Time for a refreshing pastis
One of the best ways to get into the mood of Provence is with a sip of pastis. Associated particularly with Marseille, where it is nicknamed pastaga, pastis is today an intrinsic part of life in Provence.. A half filled glass of pastis, next to a pitcher of water, ice and a small dish of olives is one of archetypical images of Provence.
Invented as a legal aniseed based drink, after the prohibition of absinthe in 1915, its main ingredients are anis vert, anis toile ,fenouil and reglisse. It does not contain the grand wormwood of absinthe) and the alcohol content is lower than the traditional absinthe Yellow when poured straight from the bottle, pastis turns milky white when water is added. Here in the Luberon, the locals enjoy their pastis as a Mauresque, a cocktail of pastis and orgeat syrup ( a sweet syrup made with almonds, sugar, rose or orange flower water.

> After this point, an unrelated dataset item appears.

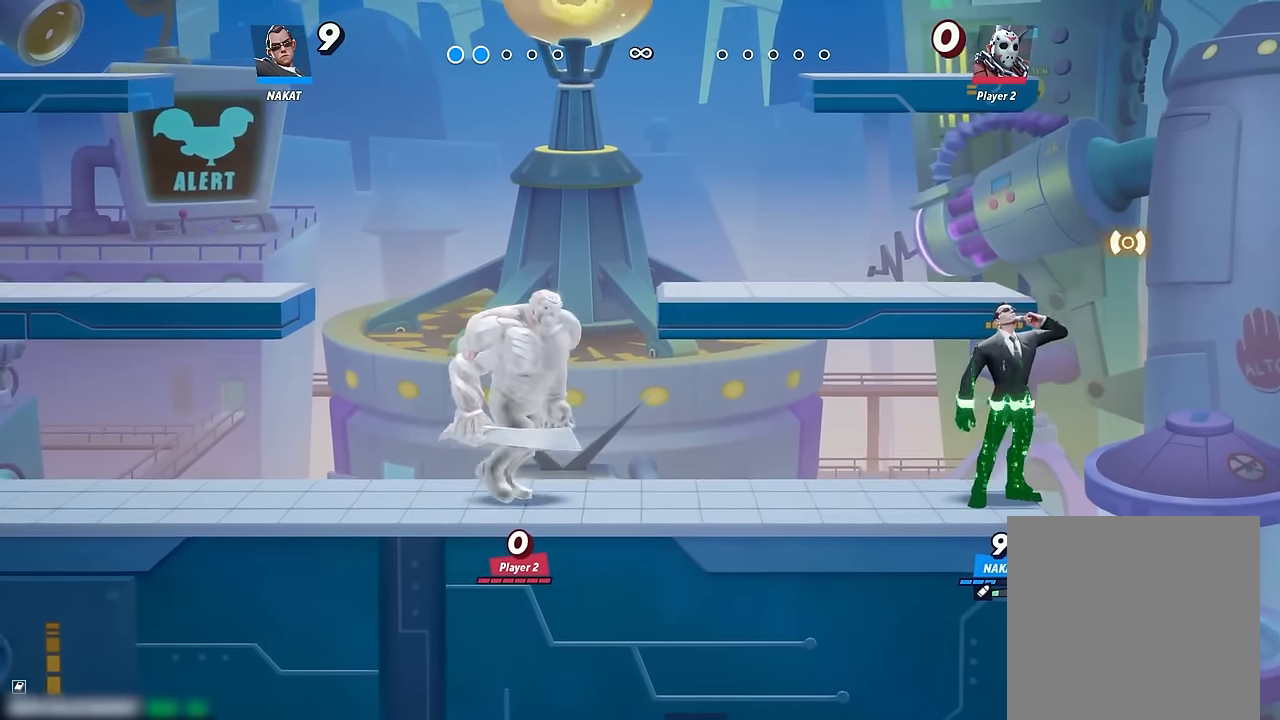
{"buttons": ["Y"], "left_stick": "down-right", "right_stick": "center", "events": [[50, "left_stick", "down"], [300, "left_stick", "down-right"]]}
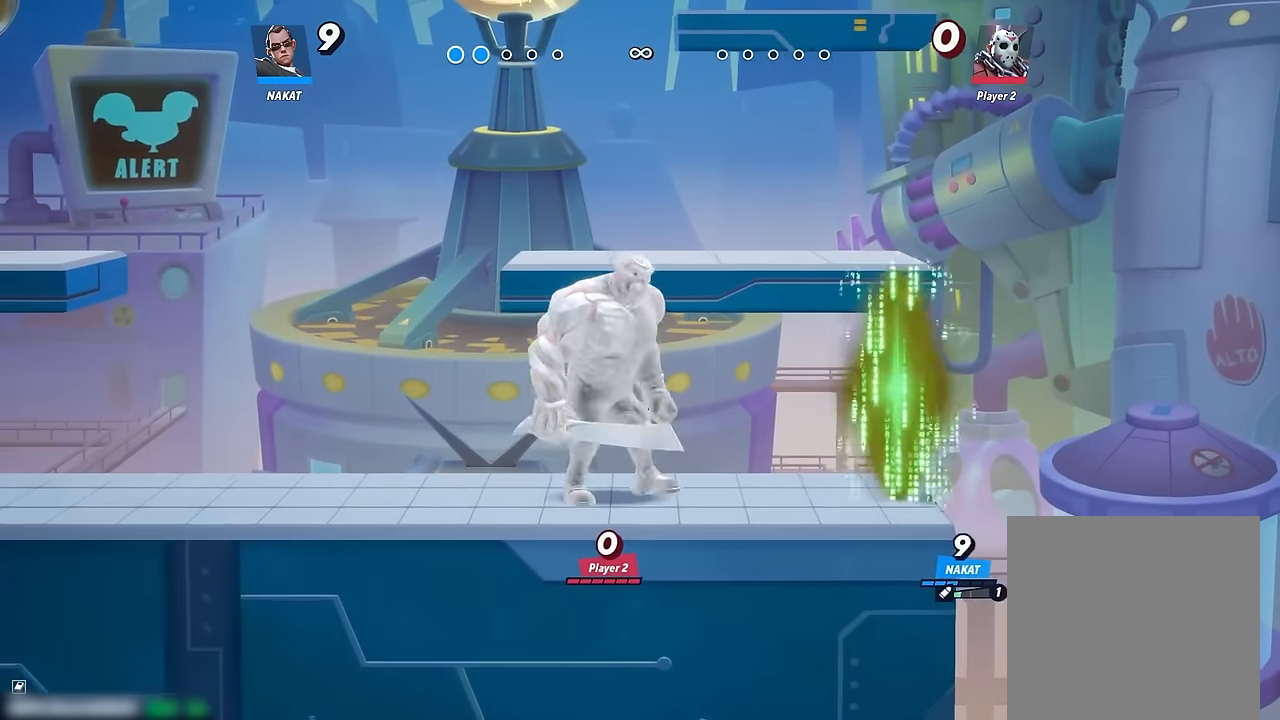
{"buttons": [], "left_stick": "center", "right_stick": "center", "events": [[283, "Y", "up"], [300, "left_stick", "center"]]}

Ricard is the best known Brandon pastis (their slogan was for many years 'la vraie pastis de Marseille’). Pastis 51 is another brand enjoyed its stronger, more bitter taste and then there are many artisanal varieties.
Cooking buffs who want to add an aniseed flavour use pastis to make flambéed prawns or other seafood dishes. Try it as a marinade for your sea bream or sardines. For those with a sweet tooth, serve in a soufflé for an original dessert.